Over the years Dunne has urged Sandler kids to pursue careers in finance — but only if they enjoy the field and have what it takes to succeed. He’s never heard one of them say that he or she was getting into the business solely because of their parent. 

“And if they did say that to me, I would tell them that’s a mistake, that they have to lead their life,” says Dunne, who is vice chairman of Piper Sandler and now works out of offices in Midtown.

On a lunch break not far from those 6th Avenue offices, Smith says her interest in finance was piqued by a course she took to fulfill a college requirement. One of her father’s former colleagues encouraged her to apply to Piper Sandler. These days she sometimes passes the plaque in the office that commemorates the 66 people at Sandler who were killed on 9/11, among them her father. She didn’t think she’d end up in the same line of work as him but felt proud to discover “a piece of my dad in me.”

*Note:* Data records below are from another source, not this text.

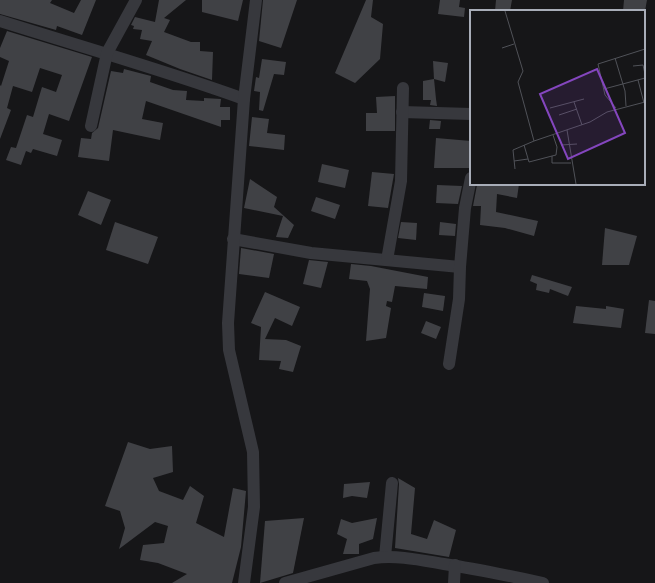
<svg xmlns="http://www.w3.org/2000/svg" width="655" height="583" font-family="'Noto Sans',sans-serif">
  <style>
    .building { fill: #404145 }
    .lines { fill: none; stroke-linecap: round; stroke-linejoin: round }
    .street { stroke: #37383d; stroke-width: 12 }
    .inset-road { fill: none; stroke: #505258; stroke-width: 1 }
    .view { fill: #8446be; fill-opacity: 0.15; stroke: #8446be; stroke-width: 2 }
    .inset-edge { fill: none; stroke: #a8adb8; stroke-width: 2 }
  </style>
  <rect width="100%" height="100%" fill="#161618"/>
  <g class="building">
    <path d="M 0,0 L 52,0 L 50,3 L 74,13 L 81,0 L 96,0 L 82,35 L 57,26 L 56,30 L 0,14 Z"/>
    <path d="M 159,0 L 186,0 L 164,18 L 170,20 L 164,32 L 191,42 L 200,42 L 200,51 L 213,52 L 212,80 L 180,69 L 146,55 L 152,41 L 140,39 L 142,30 L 133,29 L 134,26 L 131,25 L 135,17 L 155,22 Z"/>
    <path d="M 202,0 L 243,0 L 238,21 L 202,12 Z"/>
    <path d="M 263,0 L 297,0 L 281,48 L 259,41 Z"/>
    <path d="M 366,0 L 373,0 L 371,17 L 383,24 L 380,59 L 355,83 L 335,73 Z"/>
    <path d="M 440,0 L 460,0 L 459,7 L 465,8 L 464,17 L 438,14 Z"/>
    <path d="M 496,0 L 512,0 L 510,11 L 495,11 Z"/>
    <path d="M 624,0 L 647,0 L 645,11 L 623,11 Z"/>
    <path d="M 7,31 L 92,57 L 69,121 L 49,114 L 43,134 L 62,140 L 57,156 L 33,149 L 31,153 L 26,151 L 21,165 L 6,160 L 11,147 L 16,148 L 27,115 L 33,117 L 42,87 L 56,92 L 62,75 L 40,68 L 32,92 L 13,86 L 7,108 L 11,110 L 0,139 L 0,85 L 1,86 L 9,61 L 0,57 L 0,48 Z"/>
    <path d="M 262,59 L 286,62 L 284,75 L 274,74 L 263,111 L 259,110 L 260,92 L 254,91 L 256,77 L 259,78 Z"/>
    <path d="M 433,61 L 448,63 L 445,82 L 434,79 Z"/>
    <path d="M 124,69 L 151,76 L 150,82 L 173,90 L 187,91 L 186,100 L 204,101 L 204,98 L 221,99 L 220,107 L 230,107 L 230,120 L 221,120 L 221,127 L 146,101 L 142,119 L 163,123 L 160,140 L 113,130 L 109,161 L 78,157 L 81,138 L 91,139 L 92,133 L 98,128 L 111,71 L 123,73 Z"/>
    <path d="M 434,79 L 436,99 L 437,106 L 430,105 L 431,100 L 423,100 L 423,81 Z"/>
    <path d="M 395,96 L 395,131 L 366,131 L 366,113 L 377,113 L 376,97 Z"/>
    <path d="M 252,117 L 269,119 L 267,133 L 285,135 L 284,150 L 249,146 Z"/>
    <path d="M 430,120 L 441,121 L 440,129 L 429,129 Z"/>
    <path d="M 436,138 L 471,141 L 471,168 L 434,168 Z"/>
    <path d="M 322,164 L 349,170 L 345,188 L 318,182 Z"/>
    <path d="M 372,172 L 394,174 L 388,208 L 368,206 Z"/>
    <path d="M 250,179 L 277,197 L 274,207 L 294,225 L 288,238 L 276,237 L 283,216 L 244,208 Z"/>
    <path d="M 508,184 L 519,184 L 517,198 L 497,194 L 496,212 L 538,221 L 534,236 L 505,228 L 480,225 L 481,206 L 473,206 L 477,185 L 508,186 Z"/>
    <path d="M 437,185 L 462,186 L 458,204 L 436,203 Z"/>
    <path d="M 88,191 L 111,200 L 101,225 L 78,215 Z"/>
    <path d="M 316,197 L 340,205 L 335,219 L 311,211 Z"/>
    <path d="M 115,222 L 158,237 L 148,264 L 106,250 Z"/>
    <path d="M 401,222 L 417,223 L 416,240 L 398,238 Z"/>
    <path d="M 440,222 L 456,224 L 455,236 L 439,235 Z"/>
    <path d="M 605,228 L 637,236 L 629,265 L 602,265 Z"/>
    <path d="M 241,248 L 274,254 L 269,278 L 239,274 Z"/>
    <path d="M 309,260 L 328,262 L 321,288 L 303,284 Z"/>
    <path d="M 351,264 L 371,266 L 428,277 L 427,289 L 395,286 L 392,302 L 387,301 L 386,306 L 391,308 L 386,338 L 366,341 L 370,289 L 367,281 L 349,279 Z"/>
    <path d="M 532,275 L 572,287 L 568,296 L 550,289 L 549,293 L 536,290 L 537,284 L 530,281 Z"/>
    <path d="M 265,292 L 300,307 L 292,326 L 275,318 L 265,339 L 286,340 L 301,346 L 293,372 L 279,369 L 281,361 L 259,360 L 261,327 L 251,323 Z"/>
    <path d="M 424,293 L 445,296 L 443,311 L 422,307 Z"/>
    <path d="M 649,300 L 655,301 L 655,334 L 645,333 Z"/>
    <path d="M 576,306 L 606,309 L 606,306 L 624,309 L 621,328 L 573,323 Z"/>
    <path d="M 426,321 L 441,327 L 436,339 L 421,333 Z"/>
    <path d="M 128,442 L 150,449 L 172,446 L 173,472 L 153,478 L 159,491 L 183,500 L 190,486 L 204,496 L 196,523 L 224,537 L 233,488 L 246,491 L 241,547 L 232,583 L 172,583 L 187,574 L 158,563 L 140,560 L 143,545 L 164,543 L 168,526 L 155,522 L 119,549 L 125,528 L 120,511 L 105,506 Z"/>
    <path d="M 398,478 L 415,488 L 411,534 L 427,539 L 434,520 L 456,530 L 449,557 L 395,548 L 399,484 Z"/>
    <path d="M 370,482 L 367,498 L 352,496 L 343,498 L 344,484 Z"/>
    <path d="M 304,518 L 293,573 L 260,583 L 265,521 Z"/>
    <path d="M 377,518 L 373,539 L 359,544 L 359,554 L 343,554 L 347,539 L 337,534 L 341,519 L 352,523 Z"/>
  </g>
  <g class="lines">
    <g class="street">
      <path d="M 0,21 C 82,47 164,70 244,99"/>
      <path d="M 402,112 L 471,114"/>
      <path d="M 91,126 L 107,53 L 136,0"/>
      <path d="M 233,239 L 311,253 L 460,267"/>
      <path d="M 387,260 L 401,181 L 403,88"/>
      <path d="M 449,364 L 459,299 L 460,267 L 465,208 L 471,178"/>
      <path d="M 385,557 L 392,483"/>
      <path d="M 244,583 L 254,507 L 253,452 L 229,350 L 228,323 L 244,99 L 256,0"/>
      <path d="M 285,583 L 374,558 C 397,555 420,560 444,564 C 477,569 510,576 543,583"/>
      <path d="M 454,583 L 455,565"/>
    </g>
  </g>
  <g transform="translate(470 10)">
    <rect width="175" height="175" fill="#161618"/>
    <path class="inset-road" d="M 35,1 L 53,61 L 48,72 L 64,131 L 120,112 L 137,102 L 175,92M 32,38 L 44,34M 145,48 L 155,81 L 156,96M 163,56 L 173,55 L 175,64M 168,70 L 174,93M 134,79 L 175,68M 104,92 L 112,115M 80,98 L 114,89M 146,98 L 135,85 L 128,54 L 175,39M 89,105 L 107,99M 97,120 L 106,174M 83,125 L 87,137 L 86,145 L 82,146 L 82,153 L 101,153M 54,135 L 59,152 L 82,146M 91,135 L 107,134M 44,151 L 58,149M 45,159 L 43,140 L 64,131"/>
    <path class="view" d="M 127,59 L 155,123 L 98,149 L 70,84 Z"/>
    <rect width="175" height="175" class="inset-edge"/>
  </g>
</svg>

It’s difficult to say exactly how many other children of 9/11 have followed a parent into finance. Kathy Murphy, program director of Tuesday’s Children, an organization for 9/11 families, estimates only a few dozen are second-generation finance workers — a rare cohort united by tragedy. 

Twenty years on, the scale of the losses still stagger. Three out of every four people who worked in New York for the brokerage Cantor Fitzgerald, 658 in all, died when the North Tower collapsed. CEO Howard Lutnick has since rebuilt the firm, and then some.

At the boutique bank Keefe, Bruyette & Woods Inc., 67 of the 171 New York employees were killed when the South Tower fell (KBW was acquired by Stifel Financial in 2013). There aren’t any children of those who were killed currently working at KBW, but several have interned with the firm over the years. At Aon, the British insurer, 176 were killed (Children of three who died now work at Aon).

The list goes on. Morgan Stanley lost 13 employees in New York on 9/11. Bloomberg LP, the parent of Bloomberg News, lost three. Outside Washington, at the Pentagon, 184 people died. Forty were killed when United Airlines Flight 93 crashed in Pennsylvania.

R.J. Hennessey still remembers his mother, Miriam, speaking to his father over the phone after American Airlines Flight 11 struck Tower One.

I’ll try to get out, he told R.J.’s mother. Brian Hennessey, a stockbroker at Cantor Fitzgerald, didn’t make it. He was 35 years old. A police officer delivered Brian’s wedding band to the family’s home in New Jersey. R.J. was four; he’s 24 now.

Sitting on Pier A in Hoboken, New Jersey, across the Hudson from Manhattan, R.J. Hennessey says he didn’t want to grow up to be a stockbroker like his dad. But, much like his father, he has a head for numbers. Today, he’s an accountant at Deloitte.